The man largely responsible for Nelson’s heritage revitalization in the 1980s doesn’t like Nelson’s proposed streetlight design.
“The city’s current trend toward nibbling away at the essence of some of the key elements of [the revitalization] is very troubling in my mind,” Bob Inwood told the Star in an email, “as the unique features that define the character of the community’s heritage are replaced with bland, generic hardware.”
He told council at its Monday meeting that the current streetlights were custom-made in the 1980s based on lights that were in place until the 1950s.
Last year Nelson council decided it needed to replace the streetlamps because the bases were corroding, the moulds to create copies were not available, and creating new moulds would be too expensive.
So earlier this year council decided to buy new generic lamp standards. It proposed several designs to the public, a majority of whom voted on one style that council eventually chose (see photo).
Inwood said he thinks council and staff did not dig deeply enough to find out whether the current lamp standards could be repaired or re-manufactured.
“I have spoken with the original suppliers of the Nelson light standards (E.B. Horsman), and they indicated that a retro-fit to LED lighting would be totally possible,” he said. He added that the company told him the lamp standards could be structurally repaired.
City manager Kevin Cormack, in an interview following the council meeting, disagreed.
“I am confident that our staff went out and tried to find [the moulds for the lamp standards],” he said. “We understand the company that originally did that mould … has changed hands and been purchased by a larger company and as they went through that process this product apparently was not important to them and the mould is gone.”
He said city staff had tested the metal in all the lamp standards and found that the bases were failing.
Inwood said he has concerns about “how the city seems to be somewhat disrespecting the effort and investment previously made by the Nelson business community to achieve a cohesive marketing image — a strategy that has been very successful.”
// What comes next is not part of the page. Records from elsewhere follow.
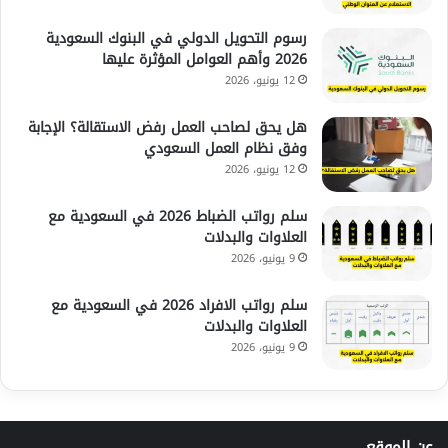
رسوم التحويل الدولي في البنوك السعودية
2026 وأهم العوامل المؤثرة عليها
12 يونيو، 2026
هل يحق لصاحب العمل رفض الاستقالة؟ الإجابة
وفق نظام العمل السعودي
12 يونيو، 2026
سلم رواتب الضباط 2026 في السعودية مع
العلاوات والبدلات
9 يونيو، 2026
سلم رواتب الافراد 2026 في السعودية مع
العلاوات والبدلات
9 يونيو، 2026
عن الموقع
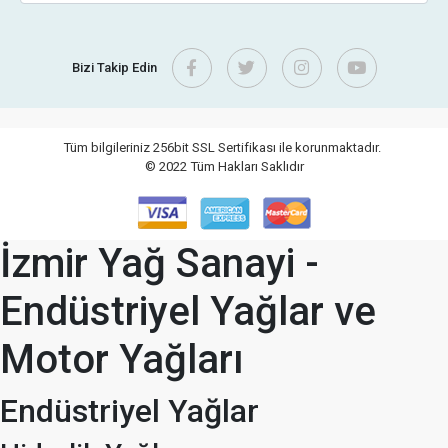
Bizi Takip Edin
Tüm bilgileriniz 256bit SSL Sertifikası ile korunmaktadır.
© 2022
Tüm Hakları Saklıdır
İzmir Yağ Sanayi -
Endüstriyel Yağlar ve
Motor Yağları
Endüstriyel Yağlar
Inwood said people are initially drawn to Nelson because of “its historic ambiance and the beauty of the natural surroundings, and that historic ambiance is slowly being chipped away at, largely by people who have little background knowledge of the process that made the city what it is today.”
He cited the recent re-design of Hall Street as an example.
At the council meeting, Inwood presented a detailed Powerpoint slideshow with a history of the 1980s revitalization.
During the postwar years, many downtown building owners covered up their buildings with stucco, steel cladding, and other materials in an attempt to look modern.
Inwood presented a number of before-and-after slides of downtown buildings when the heritage architecture was uncovered and restored.
“Between 1980 and 1985, more than 70 heritage buildings were restored in Nelson’s downtown under Bob’s guidance, and Nelson would not be the remarkable city it is today without his talent, cultural insights and knowledge of Nelson’s architectural history,” Nelson’s cultural development officer Joy Barrett said when presenting the award.